Sabina Spielrein heiratet einen russischen Arzt, arbeitet in Berlin, Lausanne und Genf, trennt sich von ihrem Mann und muss sich während des Ersten Weltkriegs allein mit ihrer kleinen Tochter durchschlagen. Das Geld der Familie erreicht sie im Ausland nicht mehr, zeitweise hungert sie und übernimmt Näharbeiten, weil sie von der Wissenschaft nicht leben kann. Sabine Richebächer entwirft das Bild einer Frau, die nirgends richtig Fuß fasst und dennoch unbeirrbar an ihren wissenschaftlichen Projekten festhält: Spielrein ist mittlerweile Freudianerin, hat aber – im Gegensatz zu ihren machtpolitisch versierteren Kollegen – nach dem Streit zwischen Jung und Freud den Kontakt zu ihrem einstigen Lehrer Jung nicht abgebrochen.

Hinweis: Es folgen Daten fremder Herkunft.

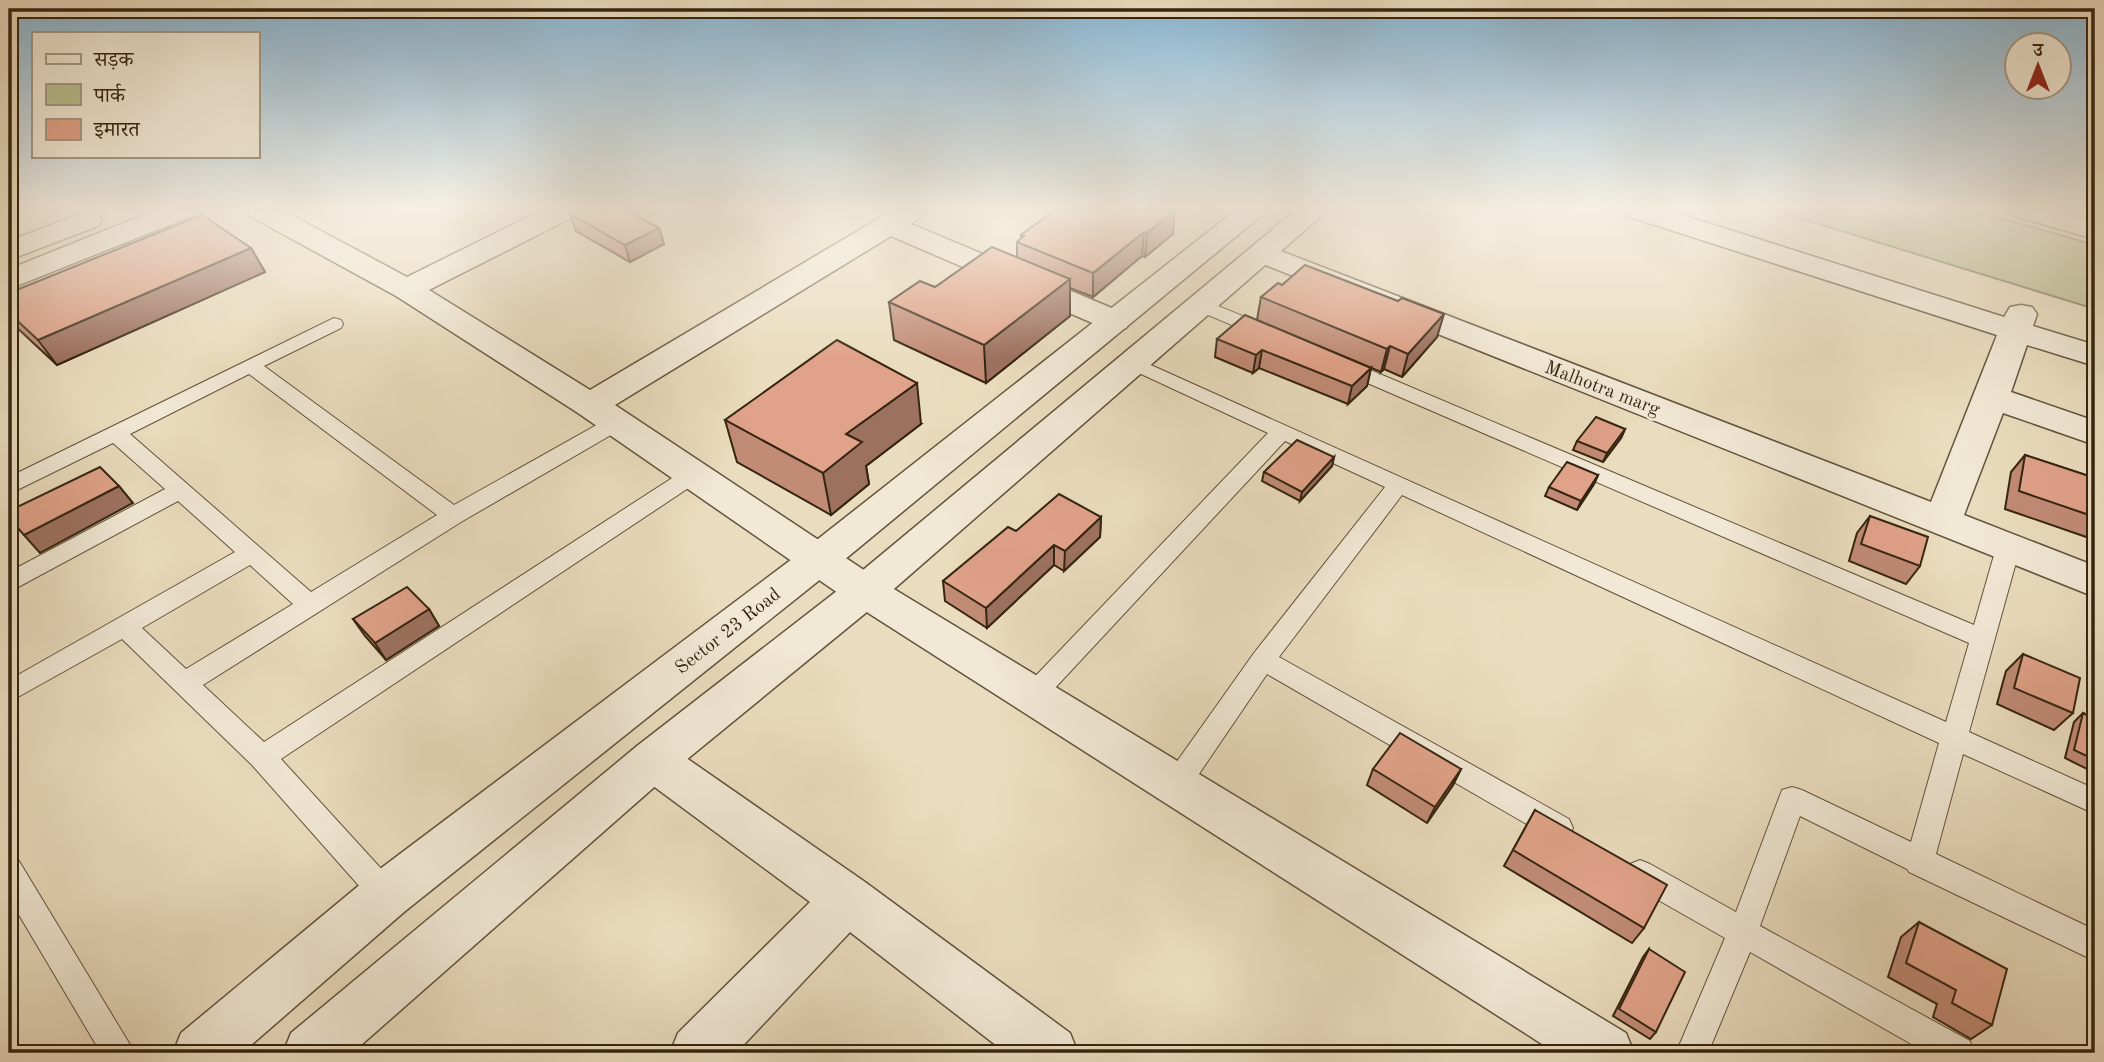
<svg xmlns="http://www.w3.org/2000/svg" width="2104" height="1062" viewBox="0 0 2104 1062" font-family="'Old Standard TT','Noto Serif Devanagari',serif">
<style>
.green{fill:#b9c090;stroke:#777250;stroke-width:2}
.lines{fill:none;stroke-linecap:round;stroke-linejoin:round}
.service-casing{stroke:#62533c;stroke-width:2}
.minor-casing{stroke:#62533c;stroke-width:3}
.tertiary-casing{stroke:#62533c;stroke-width:3}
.service{fill:#f1e8d5;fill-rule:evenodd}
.minor{fill:#f1e8d5;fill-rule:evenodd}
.tertiary{fill:#f1e8d5;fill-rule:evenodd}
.wall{fill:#c18b76;stroke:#352510;stroke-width:2}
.shaded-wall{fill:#9d7160;stroke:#352510;stroke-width:2}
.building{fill:#e0a289;stroke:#352510;stroke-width:2}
.labels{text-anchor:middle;stroke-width:5;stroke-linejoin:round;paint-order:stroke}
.street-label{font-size:19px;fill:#352510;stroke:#f1e8d5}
</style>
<rect width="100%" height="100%" fill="#eadcbe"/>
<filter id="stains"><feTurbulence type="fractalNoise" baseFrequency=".00286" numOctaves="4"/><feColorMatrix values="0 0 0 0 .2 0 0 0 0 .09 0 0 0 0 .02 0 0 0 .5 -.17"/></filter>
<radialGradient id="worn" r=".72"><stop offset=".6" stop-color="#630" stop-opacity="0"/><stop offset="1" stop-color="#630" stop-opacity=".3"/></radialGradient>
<polygon class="green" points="1773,210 1973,210 2095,245 2095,309"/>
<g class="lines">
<defs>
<g id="service">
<polygon points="1201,299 1272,328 1274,332 1265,338 1258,336 1194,309 1192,305"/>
<path d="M 334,318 L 341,320 L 343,324 L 341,328 L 264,366 L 454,505 L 609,418 L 623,418 L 626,423 L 623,428 L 461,522 L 203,685 L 264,742 L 683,471 L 691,469 L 699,471 L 702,476 L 699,481 L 281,759 L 396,885 L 401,895 L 396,905 L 386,909 L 376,905 L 252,765 L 122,639 L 9,702 L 9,680 L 235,552 L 178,501 L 9,592 L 9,572 L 165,489 L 113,443 L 9,494 L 9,477 ZM 249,374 L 437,515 L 311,592 L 130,434 ZM 250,565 L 293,604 L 186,669 L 142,628 Z"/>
<polygon points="1133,357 1946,722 1969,643 1335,369 1332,365 1335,361 1349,361 1974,625 1996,548 2000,542 2008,540 2016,542 2020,548 1969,732 2095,789 2095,814 1963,754 1936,854 2095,930 2095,961 1909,872 1907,869 1800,816 1760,926 1970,1041 1974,1053 1927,1053 1750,952 1708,1053 1676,1053 1725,938 1630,884 1625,874 1630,864 1640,860 1650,864 1736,912 1782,790 1792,787 1802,790 1911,842 1939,743 1402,495 1279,657 1569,819 1573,828 1569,837 1559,841 1549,837 1267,674 1186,793 1176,797 1166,793 1162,785 1166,777 1254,653 1385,487 1285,441 1042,702 1033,706 1024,702 1020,695 1024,688 1268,433 1126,367 1123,363 1126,359"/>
<polygon points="9,858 19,861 135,1053 101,1053 9,898"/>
</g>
<g id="minor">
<polygon points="246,210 282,210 407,277 542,210 579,210 575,216 429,290 590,390 893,210 928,210 911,224 1126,314 1131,321 1126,328 1115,331 1104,328 891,236 615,405 879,580 1626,1033 1634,1053 1556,1053 851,602 578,413 396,296 250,216"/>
<polygon points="1623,210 1667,210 2004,317 2010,307 2021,305 2032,307 2037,314 2033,326 2095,345 2095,366 2027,345 2011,392 2095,421 2095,445 2003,413 1964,515 2095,566 2095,597 1253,260 1248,254 1253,248 1263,245 1273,248 1931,502 1997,335 1627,216"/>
<polygon points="2010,210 2056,210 2095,221 2095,239 2014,216"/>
<polygon points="653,740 669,746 865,882 1070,1033 1078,1053 1006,1053 850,932 736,1053 670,1053 678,1033 810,902 637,774 630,760 637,746"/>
</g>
<g id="tertiary">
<polygon points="156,210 196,210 192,216 9,289 9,269"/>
<polygon points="1236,210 1268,210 832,570 404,912 242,1053 173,1053 181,1033 368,878 804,550"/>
<polygon points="1296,210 1328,210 879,602 669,774 352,1053 283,1053 291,1033 637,746 851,580"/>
<polygon points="88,211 98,214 102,220 98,226 9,260 9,241"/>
</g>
</defs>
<use href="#service" class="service-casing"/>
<use href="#minor" class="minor-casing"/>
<use href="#tertiary" class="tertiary-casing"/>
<use href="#service" class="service"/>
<use href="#minor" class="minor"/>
<use href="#tertiary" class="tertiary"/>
</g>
<g class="wall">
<polygon points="1055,210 1173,234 1145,257 1142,256 1093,297 1070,288 1070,316 986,383 894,340 889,302 935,287 1017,257 1017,242 1021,239 1021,235"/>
<polygon points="570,214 659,228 664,244 630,262 576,231"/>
<polygon points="251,248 265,272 57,365 13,324 9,319 9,293"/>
<polygon points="1261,297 1437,337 1402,377 1384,369 1381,372 1257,320"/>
<polygon points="1217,339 1371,368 1367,386 1348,404 1259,368 1253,373 1215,357"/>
<polygon points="725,420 921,424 866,466 869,484 831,515 737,462"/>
<polygon points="1625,429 1621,438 1603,462 1573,450 1577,441"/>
<polygon points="2025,455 2095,478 2095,540 2005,509 2011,472"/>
<polygon points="1334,457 1332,466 1300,501 1262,481 1264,472"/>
<polygon points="1598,475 1594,484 1577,510 1545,496 1549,487"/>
<polygon points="1870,516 1920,566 1906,584 1849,561 1857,533"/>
<polygon points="1101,517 1100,537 1064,571 1054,565 987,628 945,601 943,581"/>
<polygon points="429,609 439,626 386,660 365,636 353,619"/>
<polygon points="2023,654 2073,713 2054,730 1997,704 2006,671"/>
<polygon points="2083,713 2095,719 2095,773 2065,758 2074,722"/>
<polygon points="1373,769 1461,769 1453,785 1427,823 1367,785"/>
<polygon points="1535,810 1644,928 1632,943 1504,866"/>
<polygon points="1919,922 1992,1025 1971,1039 1933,1017 1937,1004 1888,977 1901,937"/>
<polygon points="1649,949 1656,1032 1650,1039 1613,1016 1643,957"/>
<polygon points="1933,1047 1976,1053 1923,1053"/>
</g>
<g class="shaded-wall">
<polygon points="1175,210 1173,234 1145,257 1147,233"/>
<polygon points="659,228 664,244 630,262 625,245"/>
<polygon points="1144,232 1142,256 1093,297 1093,273"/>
<polygon points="251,248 265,272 57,365 38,340"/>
<polygon points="1070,279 1070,316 986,383 984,345"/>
<polygon points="1444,314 1437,337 1402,377 1408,354"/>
<polygon points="1390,346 1384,369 1381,372 1387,349"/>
<polygon points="1262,350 1259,368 1253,373 1256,355"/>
<polygon points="1371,368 1367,386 1348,404 1352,386"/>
<polygon points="917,383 921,424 866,466 869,484 831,515 823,473 846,434"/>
<polygon points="1625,429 1621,438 1603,462 1607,453"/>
<polygon points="1334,457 1332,466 1300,501 1302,492"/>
<polygon points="1598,475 1594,484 1577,510 1581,501"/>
<polygon points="119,486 133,503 40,553 24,535"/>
<polygon points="1101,517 1100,537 1064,571 1065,551"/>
<polygon points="1054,545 1054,565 987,628 986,608"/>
<polygon points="429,609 439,626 386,660 375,643"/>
<polygon points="1461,769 1453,785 1427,823 1435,807"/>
</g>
<g class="building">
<polygon points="579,210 626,210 659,228 625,245 570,214"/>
<polygon points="1055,210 1175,210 1147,233 1144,232 1093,273 1017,242 1024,236 1021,235"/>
<polygon points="202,215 251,248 38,340 9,313 9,293"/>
<polygon points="992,247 1070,279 984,345 889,302 920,281 935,287"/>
<polygon points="1305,265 1398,301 1402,298 1444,314 1408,354 1390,346 1387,349 1261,297 1278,283 1282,285"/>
<polygon points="1245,315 1371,368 1352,386 1262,350 1256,355 1217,339"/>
<polygon points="837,340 917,383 846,434 862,442 823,473 725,420"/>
<polygon points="1596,417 1625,429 1607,453 1577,441"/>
<polygon points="1297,440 1334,457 1302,492 1264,472"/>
<polygon points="2025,455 2095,478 2095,517 2019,491"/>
<polygon points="1567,462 1598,475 1581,501 1549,487"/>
<polygon points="100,467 119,486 24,535 9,518 9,511"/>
<polygon points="1059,494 1101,517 1065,551 1054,545 986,608 943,581 1008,527 1016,531"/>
<polygon points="1870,516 1928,537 1920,566 1861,544"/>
<polygon points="407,587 429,609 375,643 353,619"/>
<polygon points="2023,654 2080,678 2073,713 2014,688"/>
<polygon points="2083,713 2095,719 2095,760 2074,750"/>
<polygon points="1400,733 1461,769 1435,807 1373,769"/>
<polygon points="1535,810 1667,885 1644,928 1513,850"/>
<polygon points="1919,922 2007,969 1992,1025 1952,1003 1956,990 1906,963"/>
<polygon points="1649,949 1685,972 1656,1032 1619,1009"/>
<polygon points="1933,1047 1978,1049 1976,1053 1931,1053"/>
</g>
<linearGradient id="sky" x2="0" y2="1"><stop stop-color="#88b6d4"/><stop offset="0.58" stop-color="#f6efe2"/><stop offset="1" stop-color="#f6efe2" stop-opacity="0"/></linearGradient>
<rect width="2104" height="359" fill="url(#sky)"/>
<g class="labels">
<g class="street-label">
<text transform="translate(1603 387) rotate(21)" y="7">Malhotra marg</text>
<text transform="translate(727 630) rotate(-38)" y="7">Sector 23 Road</text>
</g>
</g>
<rect width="2104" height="1062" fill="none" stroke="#eadcbe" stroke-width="35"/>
<rect x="10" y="10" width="2083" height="1041" fill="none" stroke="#352510" stroke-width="3.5"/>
<rect x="18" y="18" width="2069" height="1027" fill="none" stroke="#352510" stroke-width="2"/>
<rect x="32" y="32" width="228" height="126" fill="#f1e8d5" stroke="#a69a86" stroke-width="2"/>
<rect x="46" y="54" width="35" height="10" fill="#f1e8d5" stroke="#a69a86" stroke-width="2"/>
<text x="94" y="66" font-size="21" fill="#352510">सड़क</text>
<rect x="46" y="84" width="35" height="21" fill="#b9c090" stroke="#a69a86" stroke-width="2"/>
<text x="94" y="102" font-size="21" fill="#352510">पार्क</text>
<rect x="46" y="119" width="35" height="21" fill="#e0a289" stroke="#a69a86" stroke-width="2"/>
<text x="94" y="136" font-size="21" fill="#352510">इमारत</text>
<g transform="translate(2038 66)"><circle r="33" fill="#f1e8d5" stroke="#a69a86" stroke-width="2"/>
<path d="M0-5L12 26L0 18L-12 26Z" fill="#8f2418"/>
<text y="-10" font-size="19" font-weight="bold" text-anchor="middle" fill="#352510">उ</text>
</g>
<rect width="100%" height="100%" filter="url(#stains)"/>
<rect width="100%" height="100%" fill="url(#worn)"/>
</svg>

Als sie 1923 (mit großen Vorbehalten, aber gedrängt von ihrer besorgten Familie) in die Sowjetunion zurückkehrt, beginnt ein Leben jenseits der internationalen Kongresse, Vorträge und Veröffentlichungen, abgetrennt von den psychoanalytischen Lichtgestalten. Richebächers Biografie leuch­tet auch diesen kaum untersuchten Lebens­abschnitt sorgfältig aus und fasst dabei die kurze, groteske und schließlich bedrückende Geschichte der sowjetischen Psycho­analyse zusammen: Weil Lenin nach schnellen wissenschaftlichen Erfolgen sucht, erleben manche psychologische Strömungen einen kometenhaften Aufstieg.


Psychoanalyse auf Russisch

Der Neue Mensch mit seinem am Kollektiv orientierten Ich will herangezüchtet sein, Fachrichtungen wie die Psychotechnik, die den Arbeiter mit der Maschine koordinieren soll, schießen mit Hunderten von Instituten aus dem Boden. Sabina Spielrein arbeitet im Moskauer Leitungsstab der neuen Psychoanalytischen Poliklinik, sitzt in allen wichtigen Ausschüssen und betreut ein Kinderheim, das nach revolutionären Erziehungsregeln geführt wird.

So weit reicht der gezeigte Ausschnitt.